In the media’s defense, more people are hurt by Republican fallacy. Generations of schoolkids in Texas are taught this insane, faith-based mash. Somehow, bragging that Honey Nut Cheerios have no GMOs doesn’t seem as malign.

Still, the media needs more balance. I know I do. Looking at the presidential race. Bernie Sanders keeps nattering on about political revolution, and all the things that are going to be free, yet never whispers how it’ll work or get paid for. It’s as much a leap of faith as Donald Trump saying, essentially, “elect me president and I’ll fix everything through some magical process I can’t describe now.”

Maybe Trump is a more important target because of the xenophobic factor — he’s hurting actual people, right now: immigrants and Muslims especially. Haters are cowards, and Donald Trump gives them a kind of permission to vent their secret shame.

Sanders, on the other hand, will have to be elected to do his damage and, frankly, I just can’t imagine that happening.

Thus the focus on Trump. A swath of readers wish we’d ignore him. But he’s still leading the pack, racking up the delegates, unless some last-ditch attempt to thwart him at the convention works. Sanders, on the other hand, while mustering impressive shows in marginal backwaters like Alaska and Hawaii, isn’t going to win.

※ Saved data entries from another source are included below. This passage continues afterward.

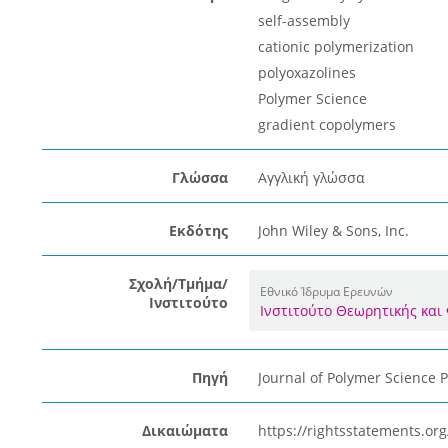
self-assembly
cationic polymerization
polyoxazolines
Polymer Science
gradient copolymers
Γλώσσα
Αγγλική γλώσσα
Εκδότης
John Wiley & Sons, Inc.
Σχολή/Τμήμα/
Εθνικό Ίδρυμα Ερευνών
Ινστιτούτο
Ινστιτούτο Θεωρητικής και
Πηγή
Journal of Polymer Science 
Δικαιώματα
https://rightsstatements.o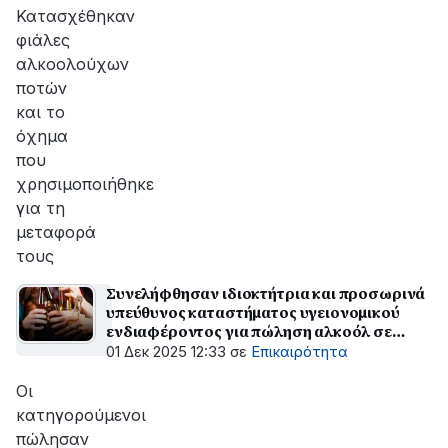
αποκατάσταση
Κατασχέθηκαν
της
φιάλες
βλάβης
αλκοολούχων
ποτών
και το
όχημα
που
χρησιμοποιήθηκε
για τη
μεταφορά
τους
Συνελήφθησαν ιδιοκτήτρια και προσωρινά
υπεύθυνος καταστήματος υγειονομικού
ενδιαφέροντος για πώληση αλκοόλ σε
ανηλίκους
01 Δεκ 2025 12:33
σε
Επικαιρότητα
Οι
κατηγορούμενοι
πώλησαν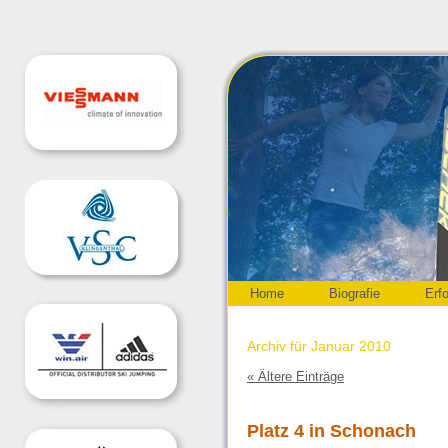
Home
Biografie
Erf
Archiv für Januar 2010
« Ältere Einträge
Platz 4 in Schonach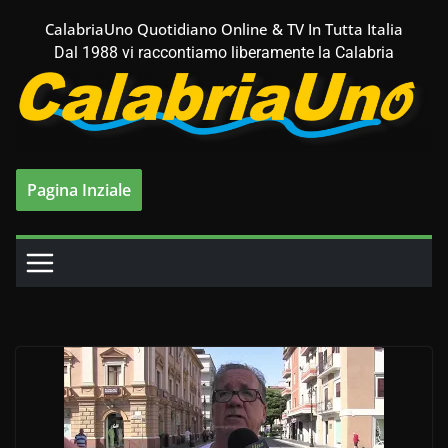
Salta
CalabriaUno Quotidiano Online & TV In Tutta Italia
al
Dal 1988 vi raccontiamo liberamente la Calabria
contenuto
Pagina Inziale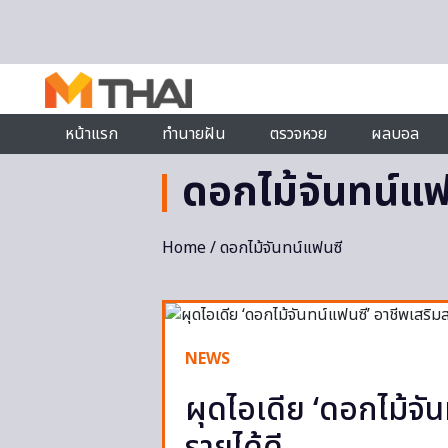
Skip to content
หน้าแรก
ทำนายฝัน
ตรวจหวย
ผลบอล
ดอกไม้จันทน์แฟ
Home
/ ดอกไม้จันทน์แฟนซี
NEWS
ผุดไอเดีย ‘ดอกไม้จัน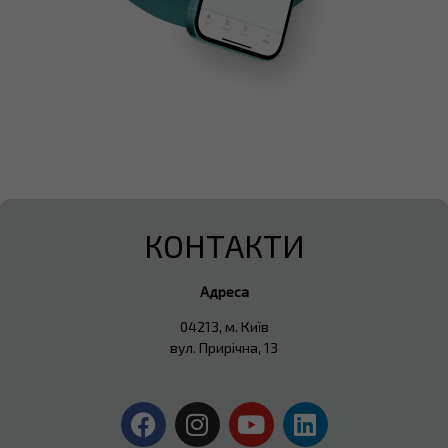
КОНТАКТИ
Адреса
04213, м. Київ
вул. Прирічна, 13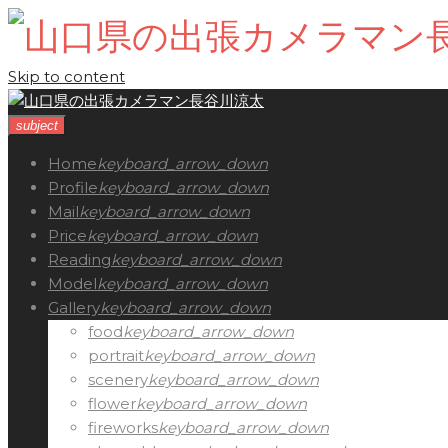
Skip to content
subject
Home
keyboard_arrow_down
Profile
keyboard_arrow_down
Mail
keyboard_arrow_down
Price
keyboard_arrow_down
Reading
keyboard_arrow_down
Model
keyboard_arrow_down
Gallery
keyboard_arrow_down
food
keyboard_arrow_down
portrait
keyboard_arrow_down
scenery
keyboard_arrow_down
flower
keyboard_arrow_down
fireworks
keyboard_arrow_down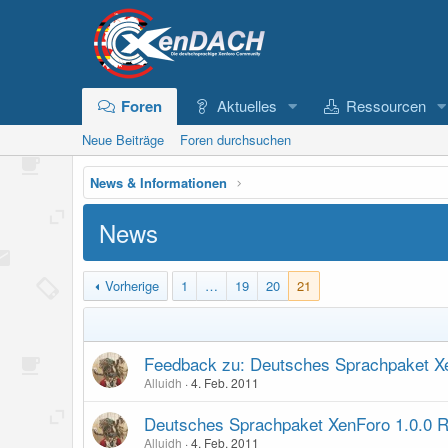
Foren
Aktuelles
Ressourcen
Neue Beiträge
Foren durchsuchen
News & Informationen
News
Vorherige
1
…
19
20
21
Feedback zu: Deutsches Sprachpaket Xe
Alluidh
4. Feb. 2011
Deutsches Sprachpaket XenForo 1.0.0 R
Alluidh
4. Feb. 2011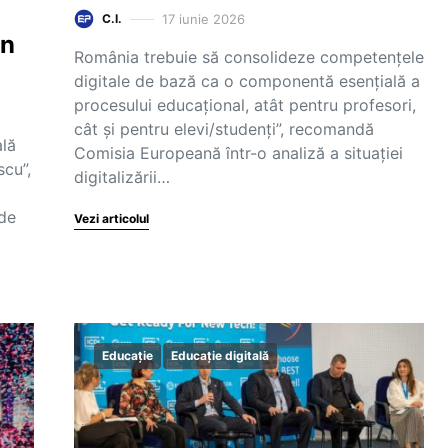
17 iunie 2026
C.I.
in
România trebuie să consolideze competențele
digitale de bază ca o componentă esențială a
procesului educațional, atât pentru profesori,
cât și pentru elevi/studenți”, recomandă
ală
Comisia Europeană într-o analiză a situației
scu”,
digitalizării…
 de
Vezi articolul
Educație
Educație digitală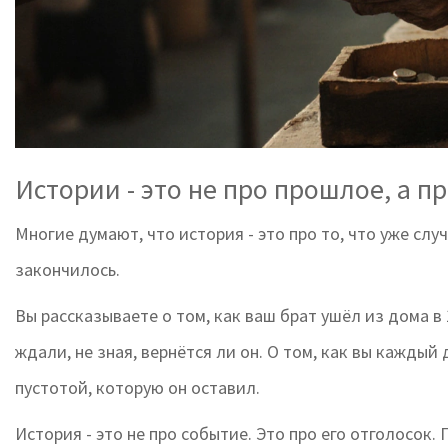
Истории - это не про прошлое, а п
Многие думают, что история - это про то, что уже слу
закончилось.
Вы рассказываете о том, как ваш брат ушёл из дома в 17
ждали, не зная, вернётся ли он. О том, как вы каждый 
пустотой, которую он оставил.
История - это не про событие. Это про его отголосок. 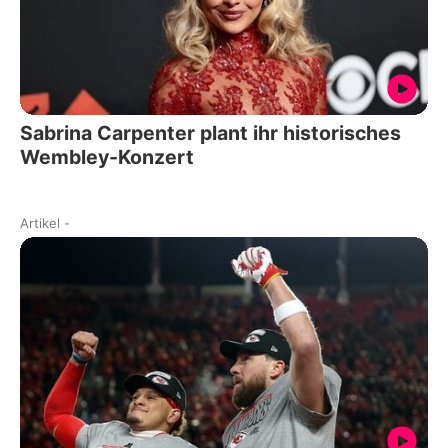
Sabrina Carpenter plant ihr historisches
Wembley-Konzert
Artikel
-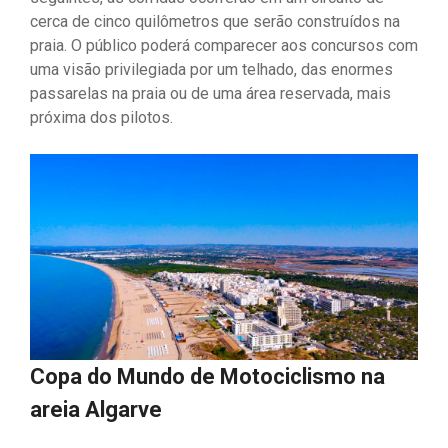
cerca de cinco quilômetros que serão construídos na
praia. O público poderá comparecer aos concursos com
uma visão privilegiada por um telhado, das enormes
passarelas na praia ou de uma área reservada, mais
próxima dos pilotos.
Copa do Mundo de Motociclismo na
areia Algarve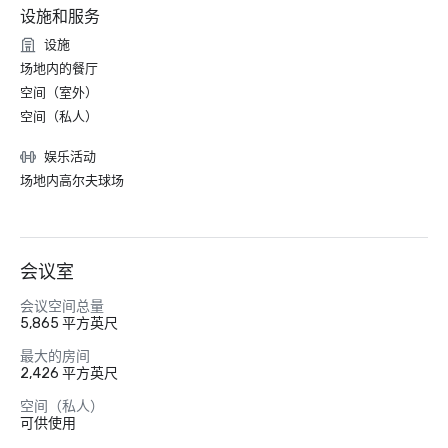
设施和服务
设施
场地内的餐厅
空间（室外）
空间（私人）
娱乐活动
场地内高尔夫球场
会议室
会议空间总量
5,865 平方英尺
最大的房间
2,426 平方英尺
空间（私人）
可供使用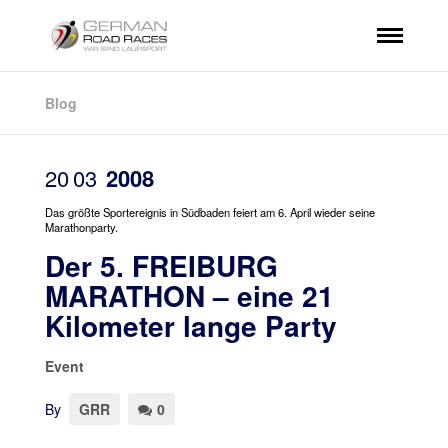
Blog
20
03
2008
Das größte Sportereignis in Südbaden feiert am 6. April wieder seine
Marathonparty.
Der 5. FREIBURG
MARATHON – eine 21
Kilometer lange Party
Event
By
GRR
0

That said, the Left is gobbling the pie-in-the-sky that Sanders is selling, and intellectual honesty demands we pause to contemplate the ugly scene: the same folks who aired their illusions of significance with the Occupy Wall Street movement, now with a big smear of blueberry around their mouths, eyes glittering, insisting Sanders is the real thing. He’s not. He’s a snake oil salesman, just like Donald Trump, only the media likes the brand of snake oil he’s peddling, so he’s given a pass.

Maybe that’s today’s moral: we’re all fooled by something.